Session: Life in the Fast Lane: The Intersection of Education, Technology, & Behaviour Analysis

Recent years have heralded substantial changes in education policy that are well aligned with behavior analysis and incorporate interesting uses of digital technologies. In behavioral education we have the shoulders of giants to lift us up —Skinner’s technology of teaching, Keller’s personalized systems of instruction, Markle’s instructional design and concept formation, Heward’s active student responding, Johnson & Layng’s generative instruction—providing a foundation to effect meaningful, system-wide change in teaching and learning. The explosion of digital technologies, increased understanding of their capabilities, and a newfound emphasis on measurement and analytics combined with recent educational trends, such as personalized learning, competency-based education, embedded assessment, flexible instruction, and self-pacing, share critical features with behavior analysis.

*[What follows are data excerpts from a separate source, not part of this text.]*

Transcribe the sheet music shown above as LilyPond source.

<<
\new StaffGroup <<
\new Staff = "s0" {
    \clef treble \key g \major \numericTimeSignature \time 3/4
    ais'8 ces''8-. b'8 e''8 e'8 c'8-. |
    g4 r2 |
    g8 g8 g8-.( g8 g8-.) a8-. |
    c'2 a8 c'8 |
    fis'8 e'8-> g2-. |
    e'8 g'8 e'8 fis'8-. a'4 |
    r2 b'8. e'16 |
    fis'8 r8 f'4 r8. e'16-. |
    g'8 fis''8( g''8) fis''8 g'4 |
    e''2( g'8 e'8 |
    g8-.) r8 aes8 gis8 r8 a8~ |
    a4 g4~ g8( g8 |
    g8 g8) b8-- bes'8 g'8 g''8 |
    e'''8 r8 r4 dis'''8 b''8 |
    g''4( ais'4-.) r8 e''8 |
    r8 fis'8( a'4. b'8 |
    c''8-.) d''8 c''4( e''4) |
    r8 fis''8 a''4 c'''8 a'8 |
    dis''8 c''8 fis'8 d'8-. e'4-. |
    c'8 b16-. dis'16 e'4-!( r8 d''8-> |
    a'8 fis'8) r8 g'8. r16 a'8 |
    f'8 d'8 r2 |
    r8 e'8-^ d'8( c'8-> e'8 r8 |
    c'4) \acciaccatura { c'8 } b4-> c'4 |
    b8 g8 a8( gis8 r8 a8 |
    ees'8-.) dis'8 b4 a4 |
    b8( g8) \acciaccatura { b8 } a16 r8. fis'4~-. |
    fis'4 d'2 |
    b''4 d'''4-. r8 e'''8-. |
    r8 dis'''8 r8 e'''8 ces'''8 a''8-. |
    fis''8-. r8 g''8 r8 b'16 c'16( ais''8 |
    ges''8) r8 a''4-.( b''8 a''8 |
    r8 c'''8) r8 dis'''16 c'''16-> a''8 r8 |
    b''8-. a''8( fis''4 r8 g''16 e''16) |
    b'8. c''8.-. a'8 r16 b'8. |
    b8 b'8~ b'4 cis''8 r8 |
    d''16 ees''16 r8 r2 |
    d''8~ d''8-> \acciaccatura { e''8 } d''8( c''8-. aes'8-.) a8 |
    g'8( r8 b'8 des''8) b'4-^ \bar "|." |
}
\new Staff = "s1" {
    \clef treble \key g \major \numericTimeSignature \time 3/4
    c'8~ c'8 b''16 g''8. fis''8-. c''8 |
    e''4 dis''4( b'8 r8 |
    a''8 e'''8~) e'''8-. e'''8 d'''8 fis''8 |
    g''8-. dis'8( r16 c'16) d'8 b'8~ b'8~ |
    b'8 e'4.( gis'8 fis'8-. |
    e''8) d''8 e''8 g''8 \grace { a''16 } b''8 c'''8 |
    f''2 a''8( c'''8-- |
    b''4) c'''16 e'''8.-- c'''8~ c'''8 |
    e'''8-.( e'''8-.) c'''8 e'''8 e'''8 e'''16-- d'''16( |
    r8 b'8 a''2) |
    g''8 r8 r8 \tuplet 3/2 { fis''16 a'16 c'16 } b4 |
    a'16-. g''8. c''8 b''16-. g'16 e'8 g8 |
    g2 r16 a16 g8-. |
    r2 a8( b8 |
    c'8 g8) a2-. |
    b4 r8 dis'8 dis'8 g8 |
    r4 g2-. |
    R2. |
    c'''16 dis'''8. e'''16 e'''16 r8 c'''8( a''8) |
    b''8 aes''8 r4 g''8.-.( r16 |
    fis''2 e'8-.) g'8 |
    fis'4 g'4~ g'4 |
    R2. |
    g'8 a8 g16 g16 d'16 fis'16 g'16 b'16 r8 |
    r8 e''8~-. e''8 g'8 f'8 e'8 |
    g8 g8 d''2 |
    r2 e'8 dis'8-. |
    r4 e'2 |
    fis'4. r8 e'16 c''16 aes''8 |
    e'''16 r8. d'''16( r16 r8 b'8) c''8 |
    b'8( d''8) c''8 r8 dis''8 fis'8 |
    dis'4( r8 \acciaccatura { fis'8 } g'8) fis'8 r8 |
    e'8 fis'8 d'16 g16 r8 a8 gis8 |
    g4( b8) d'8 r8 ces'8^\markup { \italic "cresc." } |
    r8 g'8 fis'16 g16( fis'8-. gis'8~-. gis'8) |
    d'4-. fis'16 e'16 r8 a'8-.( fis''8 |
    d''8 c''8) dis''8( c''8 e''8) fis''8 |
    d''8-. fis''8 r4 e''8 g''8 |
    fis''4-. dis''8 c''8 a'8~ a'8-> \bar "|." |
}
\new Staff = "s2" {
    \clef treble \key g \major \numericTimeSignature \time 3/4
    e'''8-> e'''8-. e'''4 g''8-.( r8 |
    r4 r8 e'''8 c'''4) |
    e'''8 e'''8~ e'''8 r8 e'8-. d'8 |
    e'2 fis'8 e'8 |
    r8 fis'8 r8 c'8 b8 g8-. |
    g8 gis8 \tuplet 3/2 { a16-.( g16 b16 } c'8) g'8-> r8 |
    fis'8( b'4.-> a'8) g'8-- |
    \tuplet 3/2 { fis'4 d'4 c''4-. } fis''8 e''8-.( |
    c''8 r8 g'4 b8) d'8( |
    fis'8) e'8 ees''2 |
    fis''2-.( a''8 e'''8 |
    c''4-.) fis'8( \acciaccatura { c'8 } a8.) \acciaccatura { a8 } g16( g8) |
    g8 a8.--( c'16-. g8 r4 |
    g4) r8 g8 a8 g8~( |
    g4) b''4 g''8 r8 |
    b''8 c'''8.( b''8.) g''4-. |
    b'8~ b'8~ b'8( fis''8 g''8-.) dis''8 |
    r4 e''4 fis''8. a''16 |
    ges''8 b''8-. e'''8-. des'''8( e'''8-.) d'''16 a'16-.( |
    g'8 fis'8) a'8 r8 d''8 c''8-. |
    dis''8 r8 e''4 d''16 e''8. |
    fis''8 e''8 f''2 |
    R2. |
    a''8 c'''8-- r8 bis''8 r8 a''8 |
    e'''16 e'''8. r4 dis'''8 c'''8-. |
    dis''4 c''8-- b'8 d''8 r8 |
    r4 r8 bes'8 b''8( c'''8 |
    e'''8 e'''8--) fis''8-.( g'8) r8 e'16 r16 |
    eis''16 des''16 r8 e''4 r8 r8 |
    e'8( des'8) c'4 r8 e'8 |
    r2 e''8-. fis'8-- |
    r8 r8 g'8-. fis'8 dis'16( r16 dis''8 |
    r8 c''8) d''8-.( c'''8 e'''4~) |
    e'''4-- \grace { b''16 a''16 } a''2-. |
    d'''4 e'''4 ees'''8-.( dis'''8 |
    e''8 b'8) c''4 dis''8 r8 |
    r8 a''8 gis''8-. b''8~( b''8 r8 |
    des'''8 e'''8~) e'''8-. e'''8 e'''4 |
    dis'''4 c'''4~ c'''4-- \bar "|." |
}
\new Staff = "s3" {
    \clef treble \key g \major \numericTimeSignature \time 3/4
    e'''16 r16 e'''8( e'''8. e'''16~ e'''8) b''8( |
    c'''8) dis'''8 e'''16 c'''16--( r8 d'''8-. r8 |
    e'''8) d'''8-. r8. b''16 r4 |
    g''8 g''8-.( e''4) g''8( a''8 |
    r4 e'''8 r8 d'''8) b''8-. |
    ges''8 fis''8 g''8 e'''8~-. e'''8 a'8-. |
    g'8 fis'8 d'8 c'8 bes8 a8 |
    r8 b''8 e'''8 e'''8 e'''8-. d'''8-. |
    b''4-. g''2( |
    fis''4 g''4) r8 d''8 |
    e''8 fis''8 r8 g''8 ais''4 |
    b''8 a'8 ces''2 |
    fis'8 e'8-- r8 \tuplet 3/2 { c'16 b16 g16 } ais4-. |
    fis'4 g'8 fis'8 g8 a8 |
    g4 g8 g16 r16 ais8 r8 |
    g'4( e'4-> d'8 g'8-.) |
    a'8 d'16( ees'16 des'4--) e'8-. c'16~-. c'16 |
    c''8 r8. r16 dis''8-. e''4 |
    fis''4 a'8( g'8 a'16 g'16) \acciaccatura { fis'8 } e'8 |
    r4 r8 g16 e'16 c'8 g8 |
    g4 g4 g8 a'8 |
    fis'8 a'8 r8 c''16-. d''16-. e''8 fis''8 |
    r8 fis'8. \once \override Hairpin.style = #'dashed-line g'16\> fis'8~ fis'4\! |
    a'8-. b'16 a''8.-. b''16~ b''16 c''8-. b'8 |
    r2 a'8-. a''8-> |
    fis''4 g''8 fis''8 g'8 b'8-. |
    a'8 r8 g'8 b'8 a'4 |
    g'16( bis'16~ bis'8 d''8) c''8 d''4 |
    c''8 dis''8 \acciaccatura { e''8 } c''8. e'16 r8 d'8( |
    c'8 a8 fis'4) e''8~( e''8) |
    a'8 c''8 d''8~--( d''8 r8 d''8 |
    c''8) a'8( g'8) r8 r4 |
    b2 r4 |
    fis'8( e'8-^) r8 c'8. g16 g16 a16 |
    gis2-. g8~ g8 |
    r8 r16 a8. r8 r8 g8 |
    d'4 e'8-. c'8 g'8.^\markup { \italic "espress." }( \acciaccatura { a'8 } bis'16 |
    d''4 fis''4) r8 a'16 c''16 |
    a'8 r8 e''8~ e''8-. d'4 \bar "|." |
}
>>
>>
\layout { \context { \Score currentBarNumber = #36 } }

We will examine components of instructional design and the various instructional technology tools that support them, and discuss the enhanced opportunities for behavior analysis in education for greater learning and improved outcomes for all.

1 Given a description of current context, participants will describe a current educational trend (e.g., personalized learning, competency-based education, embedded assessment, intelligent instruction & adaptation) and how it relates to behavior analysis.
2. Given a description and several examples, participants will name the essential components of good instruction.
3. Given a demonstration of various instructional technology tools, participants will identify at least 3 technology tools containing behavioral features that they can use in their current teaching or learning environments.
4. Given a discussion of the changing digital world, participants will identify current and future opportunities for behavior analysts within and outside of traditional settings.